I have not had I order in 4 weeks. I work for 3 different company's. We did fairly well in the winter and in the end of Feb had 2 roofing jobs and a trash out with an initial all due in 3 days of each other. Now nothing. What happened?:001_huh:


----------



## Sir Mixalot (Sep 17, 2012)

mellowknee, I'm busy here in Florida. Thankfully.:sweatdrop:
Once Spring hit in March it's been busy.Depending where your at. 
Maybe the lingering Winter is taking it's toll in your area.
How do you advertise? Do you have a website?

-Paul


----------



## Guest (Apr 30, 2011)

Where are you? It's busy up here. Almost everyone I know is busy.

Hope it picks up for you. :thumbup:


----------



## Guest (Apr 30, 2011)

I am soooooo busy I have forgot how to get home.


----------



## Guest (Apr 30, 2011)

Sir Mixalot said:


> mellowknee, I'm busy here in Florida. Thankfully.:sweatdrop:
> Once Spring hit in March it's been busy.Depending where your at.
> Maybe the lingering Winter is taking it's toll in your area.
> How do you advertise? Do you have a website?
> ...


Paul,

Yes...I do have a website. I get 2-3 calls and emails a week from people wanting to work for me though...lol. I was thinking maybe the ones we are working for just don't have that many homes in this area any more? Don't they get their territory's switched every so often? A few of the company's that have called have been very questionable.....one actually from Florida. Said they had some properties here.


----------



## Guest (Apr 30, 2011)

katoman said:


> Where are you? It's busy up here. Almost everyone I know is busy.
> 
> Hope it picks up for you. :thumbup:


Katoman,

I am in East Tennessee.:clap:


----------



## Guest (Apr 30, 2011)

It's been pretty busy since May last year.


----------



## Guest (Apr 30, 2011)

Very busy in Maine. Booked for the year. Still squeezing in a lot of small jobs. Starting to use alot of subs to keep up.

Keep your chin up, it will get better


----------



## Guest (Apr 30, 2011)

you may need to look in to more advertising.perhaps put an ad out in your local newspaper ect. it really is money well spent.


----------



## Guest (May 6, 2011)

P&P is dead in Colorado.

Maintenance is paying the bills.

Repairs is making us a profit.

Your not with a national I assume. Apply with MCS, they are the best national out there (so far).

Advertise? You mean place a P&P ad in the paper so a bank will see it and think to call you? Naw.

You need to cold call the top 10 realtors in your area that actually do REO type work and get in with them.
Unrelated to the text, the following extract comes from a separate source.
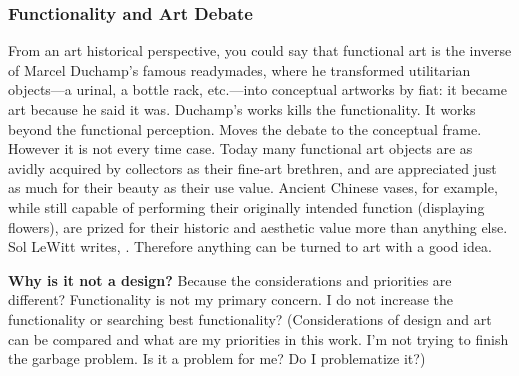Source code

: \subsubsection{Functionality and Art Debate}
From an art historical perspective, you could say that functional art is the inverse of Marcel Duchamp's famous readymades, where he transformed utilitarian objects---a urinal, a bottle rack, etc.---into conceptual artworks by fiat: it became art because he said it was. Duchamp's works kills the functionality. It works beyond the functional perception. Moves the debate to the conceptual frame. However it is not every time case. Today many functional art objects are as avidly acquired by collectors as their fine-art brethren, and are appreciated just as much for their beauty as their use value. Ancient Chinese vases, for example, while still capable of performing their originally intended function (displaying flowers), are prized for their historic and aesthetic value more than anything else.  Sol LeWitt writes,  \cite{lewitt1967paragraphs}. Therefore anything can be turned to art with a good idea. 


\textbf{Why is it not a design?} Because the considerations and priorities are different? Functionality is not my primary concern. I do not increase the functionality or searching best functionality? (Considerations of design and art can be compared and what are my priorities in this work. I'm not trying to finish the garbage problem. Is it a problem for me? Do I problematize it?)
I suggest joining Namfs. The annual convention is in Nashville this year. There is no better way to get business than this.


----------



## Guest (May 8, 2011)

foothillsco said:


> I suggest joining Namfs. The annual convention is in Nashville this year. There is no better way to get business than this.


What is NAMFS?


----------



## Guest (May 8, 2011)

National Assoc of Mortgage Field Service Contractors...... ie....ripoff IMO>


----------



## Guest (May 8, 2011)

FremontREO said:


> National Assoc of Mortgage Field Service Contractors...... ie....ripoff IMO>


Ageed.....Nuff said.


----------



## Guest (May 10, 2011)

Well, everyone must have gotten busy. This is the first post in over 24 hours! LOL


----------



## thanohano44 (Aug 5, 2012)

Curb Appeal REO said:


> Well, everyone must have gotten busy. This is the first post in over 24 hours! LOL


Lol


----------